* Testo di partenza
════

Mercurio e Marte

Torneo regale

Musica di Claudio Monteverdi
Testo di Claudio Achillini

Prima rappresentazione: Parma, palazzo Farnese, 21 dicembre 1628

Ruoli:

  • L’Aurora
  • Marzo
  • Giugno
  • Settembre
  • Gennaio
  • Età Dell’oro
  • Discordia
  • Mercurio
  • Marte
  • Venere
  • Apollo
  • Orfeo
  • Giunone
  • Berecinzia
  • Proserpina
  • Plutone
  • Amore
  • Bellona
  • Saturno
  • Nettuno
  • Galatea
  • Giove
  • I Mesi, le Furie, Tritoni, le Muse, Amoretti, Dèi marini

La musica è perduta

Testo – Mercurio e Marte

Dedica

Alla serenissima principessa Margherita di Toscana e duchessa di Parma, e di Piacenza padrona colendissima.

Il valor di quei talenti regali, che sì nobilmente v’arricchiscono l’animo, trapassa senza dubbio, o serenissima Margherita ogni termine dell’umana condizione: già ne fan fede al mondo le lingue, le penne, e i cuori di tutta Italia. Che però meglio campeggiavano le vostre lodi nella bocca degli dèi, che in quella degli uomini, e più, che gli ossequi terreni, convenivano i ministeri celesti a gli applausi delle vostre nozze. Quindi, nella composizione di questo torneo, ho data materia alla maggior parte de gli dèi de gli antichi di lasciarsi vedere sovra insolite, e superbissime macchine, sui campi, or delle fiamme, or della terra, or de l’acqua, or dell’aria, or dei Cieli, per promuover la felicità di quegli affettati spettacoli, ch’erano istituiti, e preordinati a gli onori dei vostri imenei. Né doveva quest’opera, uscendo alla luce ad altr’idolo consagrarsi, che al vostro serenissimo nome. Graditela come parto prodotto più dalla fecondità della mia devozione, che da quella dell’ingegno, ed all’a. v. serenissima umilmente m’inchino.

════

* Voci fornite
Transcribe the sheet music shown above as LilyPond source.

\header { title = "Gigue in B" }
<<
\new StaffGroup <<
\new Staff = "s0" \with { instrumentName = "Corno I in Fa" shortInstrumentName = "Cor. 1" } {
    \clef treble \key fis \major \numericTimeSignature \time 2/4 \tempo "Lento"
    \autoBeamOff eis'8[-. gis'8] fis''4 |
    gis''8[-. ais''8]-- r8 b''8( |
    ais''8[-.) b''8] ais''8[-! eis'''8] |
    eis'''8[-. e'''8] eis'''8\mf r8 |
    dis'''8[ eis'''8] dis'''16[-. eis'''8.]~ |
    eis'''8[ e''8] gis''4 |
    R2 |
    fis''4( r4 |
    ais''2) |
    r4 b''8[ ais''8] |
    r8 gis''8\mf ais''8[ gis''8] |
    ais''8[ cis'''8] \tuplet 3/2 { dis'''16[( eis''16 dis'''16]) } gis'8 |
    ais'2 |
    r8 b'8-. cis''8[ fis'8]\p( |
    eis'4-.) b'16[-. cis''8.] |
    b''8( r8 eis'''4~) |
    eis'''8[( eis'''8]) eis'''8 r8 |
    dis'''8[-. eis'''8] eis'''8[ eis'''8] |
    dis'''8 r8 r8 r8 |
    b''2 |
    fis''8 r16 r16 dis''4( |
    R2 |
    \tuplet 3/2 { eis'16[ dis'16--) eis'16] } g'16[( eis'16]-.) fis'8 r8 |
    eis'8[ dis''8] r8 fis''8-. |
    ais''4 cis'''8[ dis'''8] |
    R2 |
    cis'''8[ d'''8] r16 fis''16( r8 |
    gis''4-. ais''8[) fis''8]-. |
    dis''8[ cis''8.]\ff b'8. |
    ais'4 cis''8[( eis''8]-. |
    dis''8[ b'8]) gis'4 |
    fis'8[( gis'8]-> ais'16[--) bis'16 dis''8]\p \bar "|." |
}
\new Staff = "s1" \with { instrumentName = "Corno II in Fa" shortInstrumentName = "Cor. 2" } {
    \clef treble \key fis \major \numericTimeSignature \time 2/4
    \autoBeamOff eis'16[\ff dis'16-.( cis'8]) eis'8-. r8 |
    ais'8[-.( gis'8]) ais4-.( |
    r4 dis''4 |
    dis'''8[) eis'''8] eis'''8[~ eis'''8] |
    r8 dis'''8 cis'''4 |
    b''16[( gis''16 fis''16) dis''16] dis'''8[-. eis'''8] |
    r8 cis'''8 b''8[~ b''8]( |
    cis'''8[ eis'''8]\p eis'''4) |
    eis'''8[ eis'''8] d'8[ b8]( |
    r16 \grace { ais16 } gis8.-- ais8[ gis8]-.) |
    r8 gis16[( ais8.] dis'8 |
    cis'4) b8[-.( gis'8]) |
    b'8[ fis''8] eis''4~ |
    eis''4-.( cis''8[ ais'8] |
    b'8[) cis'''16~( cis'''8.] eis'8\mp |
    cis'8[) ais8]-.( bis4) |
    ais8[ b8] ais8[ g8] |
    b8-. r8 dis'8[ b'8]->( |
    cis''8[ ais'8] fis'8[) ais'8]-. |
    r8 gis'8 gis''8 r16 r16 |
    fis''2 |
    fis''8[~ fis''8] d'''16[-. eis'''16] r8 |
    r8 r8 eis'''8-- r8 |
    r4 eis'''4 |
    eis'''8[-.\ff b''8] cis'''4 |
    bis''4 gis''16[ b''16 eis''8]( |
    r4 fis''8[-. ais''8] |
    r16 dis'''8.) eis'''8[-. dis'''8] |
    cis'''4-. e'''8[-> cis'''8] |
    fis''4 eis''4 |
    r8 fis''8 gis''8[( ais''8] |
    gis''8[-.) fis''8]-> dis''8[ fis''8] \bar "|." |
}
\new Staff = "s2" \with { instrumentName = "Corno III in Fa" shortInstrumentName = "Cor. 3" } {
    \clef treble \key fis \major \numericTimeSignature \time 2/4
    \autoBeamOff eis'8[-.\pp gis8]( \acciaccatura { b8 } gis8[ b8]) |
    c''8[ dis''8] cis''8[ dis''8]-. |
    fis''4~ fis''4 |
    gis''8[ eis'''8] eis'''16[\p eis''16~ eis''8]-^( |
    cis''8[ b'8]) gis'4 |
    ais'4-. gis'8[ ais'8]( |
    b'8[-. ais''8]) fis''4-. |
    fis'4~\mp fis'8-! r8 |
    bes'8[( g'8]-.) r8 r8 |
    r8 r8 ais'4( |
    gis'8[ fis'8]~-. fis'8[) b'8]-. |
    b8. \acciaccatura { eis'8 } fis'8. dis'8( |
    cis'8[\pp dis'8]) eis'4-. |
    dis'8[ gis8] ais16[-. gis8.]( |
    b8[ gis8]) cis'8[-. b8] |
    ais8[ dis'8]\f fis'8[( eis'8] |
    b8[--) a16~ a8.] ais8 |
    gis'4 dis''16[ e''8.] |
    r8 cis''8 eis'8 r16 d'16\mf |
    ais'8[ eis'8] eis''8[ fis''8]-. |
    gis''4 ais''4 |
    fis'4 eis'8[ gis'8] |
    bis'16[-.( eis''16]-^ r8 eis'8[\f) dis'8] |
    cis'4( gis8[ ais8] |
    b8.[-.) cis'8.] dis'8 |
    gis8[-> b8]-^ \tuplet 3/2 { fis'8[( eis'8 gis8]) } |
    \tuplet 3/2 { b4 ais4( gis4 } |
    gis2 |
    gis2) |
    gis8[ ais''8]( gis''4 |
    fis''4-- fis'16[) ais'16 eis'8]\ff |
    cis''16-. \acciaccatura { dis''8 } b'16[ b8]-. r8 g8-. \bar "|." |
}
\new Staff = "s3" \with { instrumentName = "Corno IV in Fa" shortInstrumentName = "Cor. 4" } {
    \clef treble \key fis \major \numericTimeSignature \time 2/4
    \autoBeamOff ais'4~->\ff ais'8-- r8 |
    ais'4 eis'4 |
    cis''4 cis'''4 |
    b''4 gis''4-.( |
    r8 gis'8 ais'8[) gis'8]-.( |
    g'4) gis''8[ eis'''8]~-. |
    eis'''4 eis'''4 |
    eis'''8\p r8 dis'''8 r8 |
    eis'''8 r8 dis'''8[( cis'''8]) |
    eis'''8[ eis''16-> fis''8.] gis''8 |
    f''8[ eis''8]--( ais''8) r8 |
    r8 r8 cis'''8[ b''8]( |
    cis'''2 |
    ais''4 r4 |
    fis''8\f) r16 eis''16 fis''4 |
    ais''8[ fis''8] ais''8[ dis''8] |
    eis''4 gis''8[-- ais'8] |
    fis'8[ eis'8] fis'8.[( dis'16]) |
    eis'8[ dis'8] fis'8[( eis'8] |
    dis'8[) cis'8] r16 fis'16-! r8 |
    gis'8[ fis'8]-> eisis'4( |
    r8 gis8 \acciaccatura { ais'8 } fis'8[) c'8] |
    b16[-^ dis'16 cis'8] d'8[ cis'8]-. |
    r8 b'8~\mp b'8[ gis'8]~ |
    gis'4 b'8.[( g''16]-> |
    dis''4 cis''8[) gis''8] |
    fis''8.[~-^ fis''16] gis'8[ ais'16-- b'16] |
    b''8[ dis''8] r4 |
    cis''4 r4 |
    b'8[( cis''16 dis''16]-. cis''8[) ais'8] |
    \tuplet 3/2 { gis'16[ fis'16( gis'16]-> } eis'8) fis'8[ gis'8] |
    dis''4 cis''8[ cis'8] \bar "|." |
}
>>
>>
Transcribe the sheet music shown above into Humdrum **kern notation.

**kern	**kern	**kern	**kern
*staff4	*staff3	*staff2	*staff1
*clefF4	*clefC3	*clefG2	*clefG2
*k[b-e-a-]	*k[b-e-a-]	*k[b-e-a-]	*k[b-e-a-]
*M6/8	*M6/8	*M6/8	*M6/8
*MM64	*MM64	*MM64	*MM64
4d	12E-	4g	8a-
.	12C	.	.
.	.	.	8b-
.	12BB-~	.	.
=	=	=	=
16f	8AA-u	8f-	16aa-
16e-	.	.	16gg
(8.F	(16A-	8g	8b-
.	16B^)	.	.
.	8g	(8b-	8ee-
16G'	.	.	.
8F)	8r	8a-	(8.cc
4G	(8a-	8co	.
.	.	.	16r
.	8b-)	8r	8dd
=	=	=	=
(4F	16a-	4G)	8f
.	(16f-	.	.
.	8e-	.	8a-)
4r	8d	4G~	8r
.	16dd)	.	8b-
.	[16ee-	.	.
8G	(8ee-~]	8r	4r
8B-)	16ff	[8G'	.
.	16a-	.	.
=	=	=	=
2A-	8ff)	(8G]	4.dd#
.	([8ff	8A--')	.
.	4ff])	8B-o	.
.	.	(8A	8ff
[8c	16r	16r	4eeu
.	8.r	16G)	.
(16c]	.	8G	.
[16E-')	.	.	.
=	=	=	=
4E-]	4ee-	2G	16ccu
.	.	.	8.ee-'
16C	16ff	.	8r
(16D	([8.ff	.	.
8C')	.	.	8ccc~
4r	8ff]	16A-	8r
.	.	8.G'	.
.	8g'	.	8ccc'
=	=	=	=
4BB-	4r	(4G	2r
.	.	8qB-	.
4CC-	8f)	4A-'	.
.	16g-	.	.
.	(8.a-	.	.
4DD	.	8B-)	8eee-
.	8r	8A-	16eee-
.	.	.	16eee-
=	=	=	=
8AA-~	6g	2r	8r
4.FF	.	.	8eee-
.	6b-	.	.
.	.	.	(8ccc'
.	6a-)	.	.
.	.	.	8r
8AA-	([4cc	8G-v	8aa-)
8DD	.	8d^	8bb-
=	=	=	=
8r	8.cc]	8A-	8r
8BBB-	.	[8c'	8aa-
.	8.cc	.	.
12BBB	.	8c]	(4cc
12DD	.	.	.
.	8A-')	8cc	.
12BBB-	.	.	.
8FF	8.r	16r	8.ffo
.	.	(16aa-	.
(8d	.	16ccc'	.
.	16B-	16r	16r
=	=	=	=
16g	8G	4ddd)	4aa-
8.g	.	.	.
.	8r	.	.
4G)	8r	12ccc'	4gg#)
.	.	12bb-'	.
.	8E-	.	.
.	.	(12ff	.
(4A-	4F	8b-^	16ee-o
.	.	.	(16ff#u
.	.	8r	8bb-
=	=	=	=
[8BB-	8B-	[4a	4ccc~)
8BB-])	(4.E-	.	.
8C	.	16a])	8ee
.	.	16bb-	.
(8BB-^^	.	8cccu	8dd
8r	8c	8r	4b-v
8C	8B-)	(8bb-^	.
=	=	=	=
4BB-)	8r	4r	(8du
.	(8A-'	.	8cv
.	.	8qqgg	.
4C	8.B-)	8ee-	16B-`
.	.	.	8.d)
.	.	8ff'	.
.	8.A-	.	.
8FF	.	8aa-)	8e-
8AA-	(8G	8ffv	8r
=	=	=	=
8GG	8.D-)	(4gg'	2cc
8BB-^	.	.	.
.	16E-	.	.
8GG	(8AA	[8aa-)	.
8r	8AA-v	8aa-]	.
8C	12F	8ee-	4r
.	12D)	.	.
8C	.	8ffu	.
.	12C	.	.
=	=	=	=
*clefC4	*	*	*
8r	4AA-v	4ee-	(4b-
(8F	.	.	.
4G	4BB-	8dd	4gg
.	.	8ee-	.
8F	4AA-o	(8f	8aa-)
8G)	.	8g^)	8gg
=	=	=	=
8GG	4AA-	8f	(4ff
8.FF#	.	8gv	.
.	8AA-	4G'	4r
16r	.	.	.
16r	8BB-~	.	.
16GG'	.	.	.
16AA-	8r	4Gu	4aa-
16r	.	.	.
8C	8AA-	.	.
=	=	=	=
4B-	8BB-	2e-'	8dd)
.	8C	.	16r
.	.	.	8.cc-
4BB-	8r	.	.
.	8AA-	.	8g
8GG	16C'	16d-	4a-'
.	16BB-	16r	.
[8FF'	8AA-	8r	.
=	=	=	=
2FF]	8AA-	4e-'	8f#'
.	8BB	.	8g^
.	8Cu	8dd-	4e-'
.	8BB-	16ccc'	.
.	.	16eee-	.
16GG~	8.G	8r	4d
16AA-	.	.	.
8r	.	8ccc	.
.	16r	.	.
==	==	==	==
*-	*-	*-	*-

════

* Obiettivi
- a) Riporta fedelmente il passo del testo su Mercurio e Marte compreso tra "La musica è" e "Piacenza padrona colendissima.", estremi inclusi.
- b) Traduci in inglese la seguente frase del testo su Mercurio e Marte: "Né doveva quest’opera, uscendo alla luce ad altr’idolo consagrarsi, che al vostro serenissimo nome."
- c) Prosegui il testo su Mercurio e Marte a partire dal punto in cui si interrompe.

* Risposte per esercizio
- a)
La musica è perduta

Testo – Mercurio e Marte

Dedica

Alla serenissima principessa Margherita di Toscana e duchessa di Parma, e di Piacenza padrona colendissima.

- b) Nor was this work, in coming to light, to be consecrated to any other idol than your most serene name.

- c)
Di Parma il dicembre 1628, di v. a. sereniss. servit. umiliss. e devotiss. Claudio Achillini

Si protesta, che le parole dio d’amore, dèa d’amore, deità, divinità, paradiso, adorare, beato, ed altre simili s’intendono conforme all’uso de’ poeti, e non mai in senso, che offenda in parte alcuna immaginabile i sensi, e i dogmi purissimi della religione cattolica.

Ristretto del torneo

Avea pubblicato il serenissimo signor duca, come mantenitore del torneo il cartello della sua disfida, quando giunto il giorno, e l’ora dell’abbattimento, comparvero sovra superbissime macchine l’Aurora prima, e poi nel zodiaco i mesi, e finalmente l’età dell’oro, cantando la felicità dei presenti giorni, e preludendo, per così dire alle future feste.

Dopo questi sorge dall’inferno la Discordia, accompagnata dalle furie, e schernendo il giubilo de i suddetti personaggi, anzi vantandosi d’avere, poco prima, seminate risse, tra Mercurio, e Marte, per impedir l’abbattimento, torna in cielo, per mantenere in fede Mercurio, contra i disegni di Marte.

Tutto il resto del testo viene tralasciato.